(Records from a dataset)

|---|

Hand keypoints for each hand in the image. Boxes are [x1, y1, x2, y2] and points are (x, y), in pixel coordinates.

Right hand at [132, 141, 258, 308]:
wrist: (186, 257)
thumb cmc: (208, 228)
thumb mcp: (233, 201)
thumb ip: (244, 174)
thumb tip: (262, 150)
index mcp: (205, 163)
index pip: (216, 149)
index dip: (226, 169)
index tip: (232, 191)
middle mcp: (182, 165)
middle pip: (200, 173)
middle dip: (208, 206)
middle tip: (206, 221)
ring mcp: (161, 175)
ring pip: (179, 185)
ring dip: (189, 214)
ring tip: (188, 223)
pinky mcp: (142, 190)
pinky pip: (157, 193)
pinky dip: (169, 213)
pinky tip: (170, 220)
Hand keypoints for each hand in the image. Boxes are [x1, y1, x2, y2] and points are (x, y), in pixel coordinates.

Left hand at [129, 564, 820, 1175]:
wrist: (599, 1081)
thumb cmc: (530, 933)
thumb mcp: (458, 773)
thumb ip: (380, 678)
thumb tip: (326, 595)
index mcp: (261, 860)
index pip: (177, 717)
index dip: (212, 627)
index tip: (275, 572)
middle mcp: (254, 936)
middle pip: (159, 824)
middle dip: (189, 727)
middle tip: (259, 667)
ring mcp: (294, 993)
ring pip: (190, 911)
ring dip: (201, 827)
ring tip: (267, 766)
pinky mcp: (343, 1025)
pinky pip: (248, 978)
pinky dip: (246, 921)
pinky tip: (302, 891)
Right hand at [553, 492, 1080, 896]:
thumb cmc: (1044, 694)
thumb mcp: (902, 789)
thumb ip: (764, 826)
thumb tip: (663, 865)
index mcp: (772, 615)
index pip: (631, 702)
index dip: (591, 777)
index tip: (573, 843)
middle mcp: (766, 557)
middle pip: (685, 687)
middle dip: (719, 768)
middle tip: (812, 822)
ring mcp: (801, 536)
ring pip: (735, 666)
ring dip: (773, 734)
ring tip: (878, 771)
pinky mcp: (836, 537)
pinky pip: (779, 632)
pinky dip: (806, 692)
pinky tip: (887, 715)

|---|

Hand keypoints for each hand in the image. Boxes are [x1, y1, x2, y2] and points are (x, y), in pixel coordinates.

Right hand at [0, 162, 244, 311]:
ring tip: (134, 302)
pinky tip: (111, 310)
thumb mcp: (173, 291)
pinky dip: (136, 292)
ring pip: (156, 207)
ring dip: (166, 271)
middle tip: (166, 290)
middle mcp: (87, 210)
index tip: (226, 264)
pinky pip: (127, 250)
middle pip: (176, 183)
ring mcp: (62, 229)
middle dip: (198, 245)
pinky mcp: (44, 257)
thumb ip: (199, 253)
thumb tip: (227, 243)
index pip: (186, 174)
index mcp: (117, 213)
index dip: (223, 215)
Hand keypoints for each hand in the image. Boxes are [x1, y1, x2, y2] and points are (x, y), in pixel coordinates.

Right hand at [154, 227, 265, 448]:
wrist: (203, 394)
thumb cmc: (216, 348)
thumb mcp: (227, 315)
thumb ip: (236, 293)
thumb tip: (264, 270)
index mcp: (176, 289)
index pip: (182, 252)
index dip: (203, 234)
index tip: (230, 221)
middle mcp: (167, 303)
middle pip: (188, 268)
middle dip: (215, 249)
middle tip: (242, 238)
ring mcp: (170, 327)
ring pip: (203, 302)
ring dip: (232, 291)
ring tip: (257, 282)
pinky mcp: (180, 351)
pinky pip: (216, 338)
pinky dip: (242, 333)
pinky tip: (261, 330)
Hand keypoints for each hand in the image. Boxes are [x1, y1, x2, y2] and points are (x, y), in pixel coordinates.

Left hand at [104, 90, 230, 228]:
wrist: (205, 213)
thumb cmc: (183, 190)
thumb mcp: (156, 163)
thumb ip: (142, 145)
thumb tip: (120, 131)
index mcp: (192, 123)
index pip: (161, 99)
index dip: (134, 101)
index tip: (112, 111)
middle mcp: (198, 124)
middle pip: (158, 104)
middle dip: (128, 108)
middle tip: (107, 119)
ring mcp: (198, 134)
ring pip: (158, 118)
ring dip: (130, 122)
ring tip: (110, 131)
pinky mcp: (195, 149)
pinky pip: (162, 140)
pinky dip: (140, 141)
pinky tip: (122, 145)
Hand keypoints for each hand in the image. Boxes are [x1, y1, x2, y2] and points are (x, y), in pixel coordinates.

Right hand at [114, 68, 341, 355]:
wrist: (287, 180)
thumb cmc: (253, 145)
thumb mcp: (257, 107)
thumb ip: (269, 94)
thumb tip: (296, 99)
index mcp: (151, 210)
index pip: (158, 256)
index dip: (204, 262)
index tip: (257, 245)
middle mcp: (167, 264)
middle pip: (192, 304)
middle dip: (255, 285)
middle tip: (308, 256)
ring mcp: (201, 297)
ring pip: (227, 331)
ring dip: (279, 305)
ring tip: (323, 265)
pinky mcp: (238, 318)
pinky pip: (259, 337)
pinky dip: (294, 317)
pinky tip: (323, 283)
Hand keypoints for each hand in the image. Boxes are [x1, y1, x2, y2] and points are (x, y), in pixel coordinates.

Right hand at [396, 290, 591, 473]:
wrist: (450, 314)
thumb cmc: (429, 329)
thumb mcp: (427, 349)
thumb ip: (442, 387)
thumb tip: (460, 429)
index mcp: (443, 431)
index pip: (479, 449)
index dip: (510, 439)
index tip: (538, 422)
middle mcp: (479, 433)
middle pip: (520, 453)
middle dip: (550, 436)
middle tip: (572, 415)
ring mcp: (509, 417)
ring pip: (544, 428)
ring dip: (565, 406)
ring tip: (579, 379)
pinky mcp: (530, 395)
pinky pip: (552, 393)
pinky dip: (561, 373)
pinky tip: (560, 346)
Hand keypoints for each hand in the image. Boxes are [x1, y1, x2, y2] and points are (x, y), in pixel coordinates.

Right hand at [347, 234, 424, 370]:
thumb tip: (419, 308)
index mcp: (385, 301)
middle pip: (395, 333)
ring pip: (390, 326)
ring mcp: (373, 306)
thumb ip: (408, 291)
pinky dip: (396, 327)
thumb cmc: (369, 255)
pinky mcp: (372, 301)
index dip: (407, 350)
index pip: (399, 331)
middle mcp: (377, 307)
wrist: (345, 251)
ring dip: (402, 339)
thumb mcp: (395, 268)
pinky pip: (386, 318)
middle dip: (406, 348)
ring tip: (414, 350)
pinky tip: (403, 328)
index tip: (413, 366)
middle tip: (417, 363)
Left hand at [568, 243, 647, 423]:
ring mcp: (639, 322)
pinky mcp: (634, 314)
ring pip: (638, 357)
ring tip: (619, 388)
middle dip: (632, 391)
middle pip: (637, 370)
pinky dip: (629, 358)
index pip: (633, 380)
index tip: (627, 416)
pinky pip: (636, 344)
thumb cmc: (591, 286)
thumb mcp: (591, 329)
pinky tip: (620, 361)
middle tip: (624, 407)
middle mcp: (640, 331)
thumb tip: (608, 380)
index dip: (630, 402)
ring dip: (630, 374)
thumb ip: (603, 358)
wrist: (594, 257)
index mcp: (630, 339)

|---|

[What the task asks]:
Both the line containing "ring dip: (232, 291)" and the line containing "pinky tip: (122, 145)" belong in the answer. Print them and every line above that falls between them exactly, and no others.

[Exercise output]:
ring dip: (232, 291)
ring tip: (257, 282)
pinky mcp: (180, 351)
pinky pip: (216, 338)
pinky dip: (242, 333)
pinky tip: (261, 330)
Hand keypoints for each hand in the image. Boxes are [x1, y1, x2, y2] and points are (x, y), in pixel coordinates.

Left hand at [104, 90, 230, 228]:
wrist: (205, 213)
thumb cmc: (183, 190)
thumb mcp: (156, 163)
thumb ip: (142, 145)
thumb tip: (120, 131)
index mcp: (192, 123)
index pip: (161, 99)
index dip: (134, 101)
index tip: (112, 111)
middle mcp: (198, 124)
middle pip: (158, 104)
middle dip: (128, 108)
middle tip: (107, 119)
ring mcp: (198, 134)
ring pip: (158, 118)
ring dip: (130, 122)
ring tip: (110, 131)
pinky mcp: (195, 149)
pinky pip: (162, 140)
pinky dip: (140, 141)
pinky tip: (122, 145)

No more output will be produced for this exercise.